Economic Evaluation of Sevelamer versus Calcium-based Binders in Treating Hyperphosphatemia among Patients with End-stage Renal Disease in China.

作者信息

Yang Li, Chuen Tan Seng, Chen Can, Wang Xingzhi, Li Xinya, Yang Xiaoyan

机构信息

Peking University Health Science Centre, Beijing, China.

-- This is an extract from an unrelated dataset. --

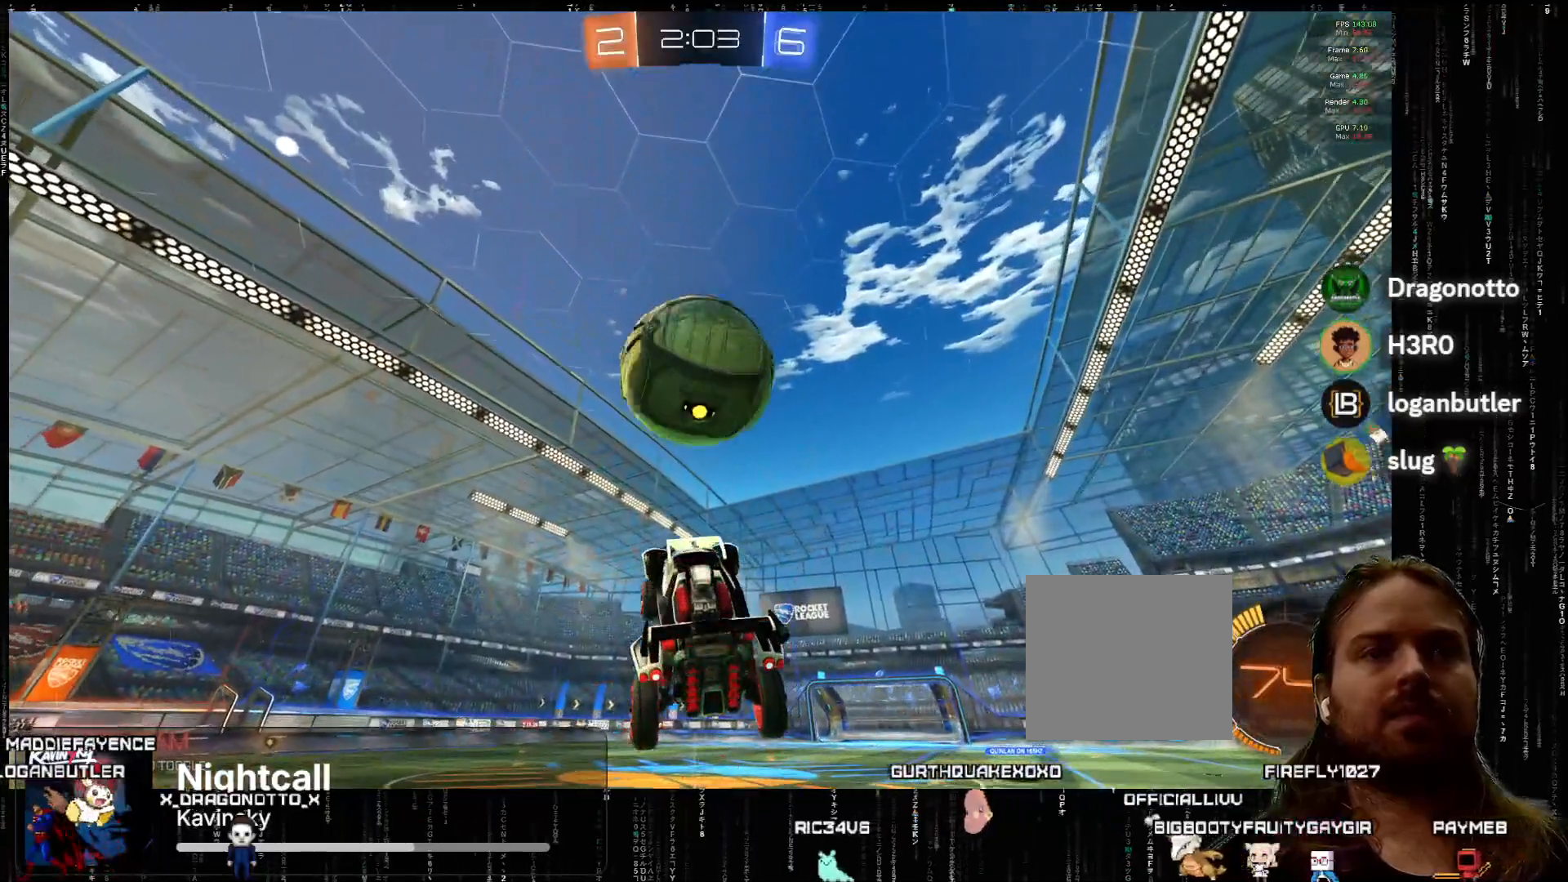
{"buttons": ["A", "R2"], "left_stick": "center", "events": [[17, "left_stick", "left"], [33, "A", "down"], [183, "left_stick", "up"], [417, "left_stick", "center"]]}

IMS Health Asia Pacific, Singapore.

出版信息

Clin Ther. 2016 Nov;38(11):2459-2467.e1. doi: 10.1016/j.clinthera.2016.09.012. Epub 2016 Oct 15.

Abstract

PURPOSE

To conduct a cost-effectiveness analysis study of sevelamer versus calcium-based binders (CBBs) in treating hyperphosphatemia among patients with end-stage renal disease (ESRD) in China.

METHODS

A decision-analytic model of a lifetime horizon was used for base case analysis from the payers' perspective. The transition probabilities between different health states were derived from survival analysis. The overall survival of CBBs was derived from the Dialysis Clinical Outcomes Revisited study for up to 44 months and a Weibull regression model was used to extrapolate the overall survival to a lifetime horizon. A hazard ratio (0.54; 95% CI, 0.32-0.93) of the overall survival for sevelamer versus CBBs was used to calculate the survival of the sevelamer group. Clinical and cost data were derived from literature and health care system in the local setting. Incremental life year and quality-adjusted life year (QALY) were the primary outcomes. One-way and probabilistic sensitivity analyses were conducted to assess the uncertainty of the model assumptions and parameters. The results were reported in 2015 Chinese Renminbi.

FINDINGS

The incremental cost per life year and per QALY gained of sevelamer versus CBBs was ¥44,475 and ¥57,910, respectively. The incremental cost per QALY gained was below the World Health Organization's recommended cost-effectiveness threshold (¥151,070), which is 3 times the gross domestic product per capita of 2015 in China. The incremental cost-effectiveness ratio was most sensitive to the hazard ratio of overall survival with sevelamer versus CBBs in the 1-way sensitivity analysis. The cost-effectiveness acceptability curve indicated that sevelamer had a 89.6% likelihood of cost-effectiveness at the ¥151,070 threshold.

IMPLICATIONS

Sevelamer is likely to be a cost-effective option in treating hyperphosphatemia among patients with ESRD compared with CBBs in the local context of China.

摘要

目的

在中国开展一项关于司维拉姆与钙基结合剂(CBBs)治疗终末期肾病(ESRD)患者高磷血症的成本效益分析研究。

方法

从支付方的角度,使用一个终生视角的决策分析模型进行基线分析。不同健康状态之间的转移概率来自生存分析。CBBs的总生存率来自“透析临床结局再探讨”研究,最长达44个月,并使用威布尔回归模型将总生存率外推至终生视角。司维拉姆与CBBs总生存率的风险比(0.54;95%可信区间,0.32 - 0.93)用于计算司维拉姆组的生存率。临床和成本数据来自当地的文献和医疗保健系统。增量生命年和质量调整生命年(QALY)是主要结局。进行单向和概率敏感性分析以评估模型假设和参数的不确定性。结果以2015年人民币报告。

研究结果

司维拉姆相对于CBBs每获得一个生命年和每获得一个QALY的增量成本分别为44475元和57910元。每获得一个QALY的增量成本低于世界卫生组织推荐的成本效益阈值(151070元),该阈值是中国2015年人均国内生产总值的3倍。在单向敏感性分析中,增量成本效益比对司维拉姆与CBBs总生存率的风险比最为敏感。成本效益可接受性曲线表明,在151070元的阈值下,司维拉姆具有成本效益的可能性为89.6%。

结论

在中国当地背景下,与CBBs相比,司维拉姆在治疗ESRD患者高磷血症方面可能是一种具有成本效益的选择。